• [^] # Re: Difference Pijul vs Git

    Posté par . En réponse à la dépêche Pijul, contrôle de version et théorie des patchs, version 0.12. Évalué à 8.

    Je me cite dans une réponse antérieure:

    Dans Pijul, deux patchs qui peuvent être produits en parallèle commutent toujours

    Je vais modifier un peu ton exemple, parce que ton A et ton B ne sont pas productibles en parallèle dans Pijul (donc Pijul ne garantit pas la commutation dans ce cas).

    Par contre, si A modifie un paragraphe, et que B ajoute une ligne au milieu de ce paragraphe, tu as raison, il y a bien un problème. Voici comment Pijul le résout :

    Pijul manipule un graphe de lignes. Chaque sommet est une ligne, les arêtes ont un statut. Un patch est un ensemble:
    - de nouveaux sommets et arêtes
    - et de changements de statut d'arêtes.

    (bien sûr, on peut faire des patchs qui ne font que l'un ou que l'autre)

    Appliquer un patch, c'est appliquer ces changements au graphe (avec quelques optimisations pour que l'application d'un patch reste en complexité logarithmique en la taille de l'histoire). Note qu'il n'y a pas moyen de supprimer une ligne, on peut juste changer son statut (par exemple, la marquer supprimée).

    Quand Alice ajoute une ligne dans un paragraphe, elle marque implicitement le contexte (j'appelle "contexte" la ligne d'avant et la ligne d'après) de cette ligne comme "vivant", alors que Bob le marque mort.

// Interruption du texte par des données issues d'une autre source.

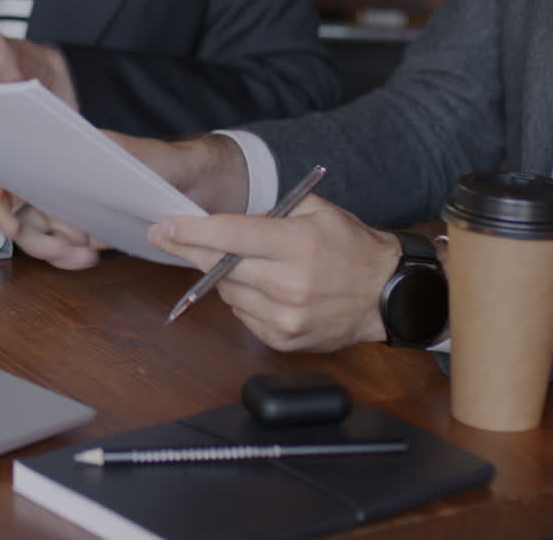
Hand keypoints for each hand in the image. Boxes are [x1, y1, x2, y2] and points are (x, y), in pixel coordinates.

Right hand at [0, 130, 249, 267]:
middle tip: (57, 245)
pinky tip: (88, 259)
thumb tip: (64, 163)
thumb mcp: (132, 155)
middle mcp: (59, 183)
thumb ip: (100, 157)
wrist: (198, 189)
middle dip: (29, 233)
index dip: (0, 182)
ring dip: (51, 251)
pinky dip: (67, 260)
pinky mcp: (85, 234)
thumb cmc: (164, 163)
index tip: (2, 193)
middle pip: (18, 210)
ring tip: (82, 255)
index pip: (16, 167)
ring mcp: (70, 210)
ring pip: (37, 236)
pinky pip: (61, 251)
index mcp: (63, 156)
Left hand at [147, 195, 399, 352]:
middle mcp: (290, 283)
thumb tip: (223, 223)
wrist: (388, 295)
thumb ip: (272, 214)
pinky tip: (262, 288)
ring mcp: (286, 317)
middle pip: (220, 267)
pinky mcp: (283, 340)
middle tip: (164, 237)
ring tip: (244, 263)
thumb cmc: (352, 248)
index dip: (192, 232)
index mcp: (298, 244)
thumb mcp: (319, 212)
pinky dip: (243, 300)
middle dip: (189, 250)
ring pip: (227, 292)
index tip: (164, 227)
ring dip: (222, 276)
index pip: (231, 237)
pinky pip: (243, 315)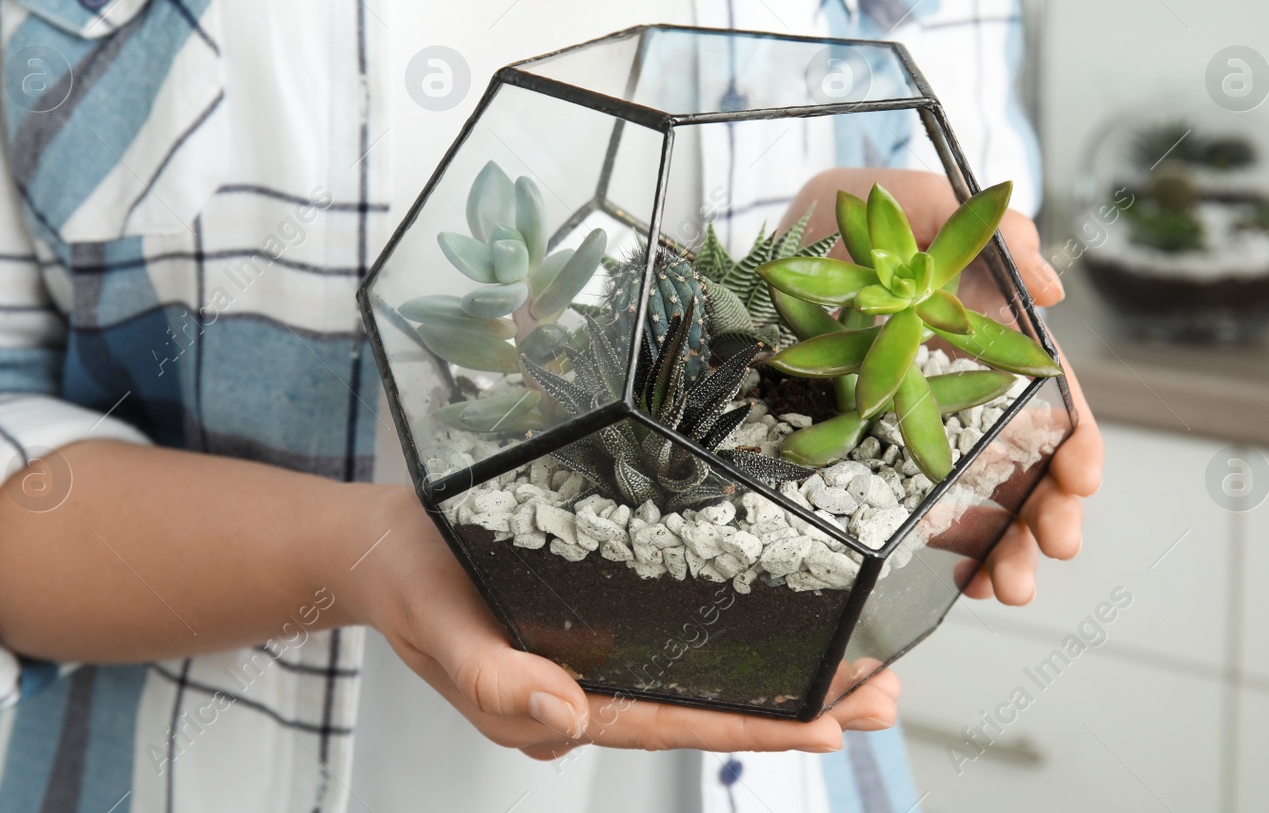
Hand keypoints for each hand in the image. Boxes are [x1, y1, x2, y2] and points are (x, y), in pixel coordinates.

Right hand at [350, 488, 900, 759]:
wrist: (382, 542)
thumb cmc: (409, 585)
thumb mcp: (438, 629)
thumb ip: (492, 681)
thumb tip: (565, 718)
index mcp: (560, 704)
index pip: (672, 721)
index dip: (753, 725)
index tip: (830, 726)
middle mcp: (592, 682)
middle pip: (706, 703)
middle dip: (798, 706)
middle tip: (885, 697)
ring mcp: (599, 647)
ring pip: (702, 667)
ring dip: (784, 668)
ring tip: (864, 669)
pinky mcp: (602, 603)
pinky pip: (677, 627)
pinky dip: (739, 625)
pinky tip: (782, 614)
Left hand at [780, 169, 1103, 606]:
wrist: (780, 244)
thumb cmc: (855, 220)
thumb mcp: (911, 203)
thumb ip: (982, 230)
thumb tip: (1048, 286)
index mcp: (992, 343)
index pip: (1052, 402)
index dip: (1076, 442)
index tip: (1080, 477)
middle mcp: (968, 395)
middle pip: (1029, 466)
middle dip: (1049, 514)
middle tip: (1051, 546)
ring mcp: (925, 431)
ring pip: (985, 502)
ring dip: (1010, 550)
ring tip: (1007, 587)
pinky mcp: (879, 457)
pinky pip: (925, 515)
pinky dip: (956, 554)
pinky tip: (965, 583)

Quand on fusionne les deux, on a un graphe valide, mais les lignes autour de la ligne d'Alice ont des arêtes vivantes et des arêtes mortes qui leur pointent dessus. C'est un conflit. On le signale à l'utilisateur (la façon de faire ça a changé énormément dans la nouvelle version, c'est devenu super simple), et on le laisse résoudre.

    Remarque au passage que ce problème va se poser à partir du moment où Alice et Bob ont le même ensemble de patchs, même dans un ordre différent. Cependant, comme le contexte des lignes d'Alice est implicitement marqué vivant (et pas explicitement en rajoutant des arêtes), alors que Bob voit de nouvelles lignes avec un contexte qu'il a explicitement supprimé, la façon de le détecter doit être un peu subtile.

    Pourquoi ne pas marquer le contexte explicitement ? Parce que pour faire ça, il faudrait rajouter des arêtes sur toutes les lignes qu'Alice considère vivantes, c'est-à-dire sur tout le fichier. Le patch d'Alice aurait alors tous les patchs qui ont touché au fichier comme dépendances, et donc les patchs ne pourraient commuter (on aurait donc juste un Git un peu plus lent, et avec des meilleurs merges).

    Il y a une subtilité, qui a changé beaucoup dans la version 0.12, pour récupérer un patch qui parle du graphe à partir des changements de l'utilisateur dans un fichier.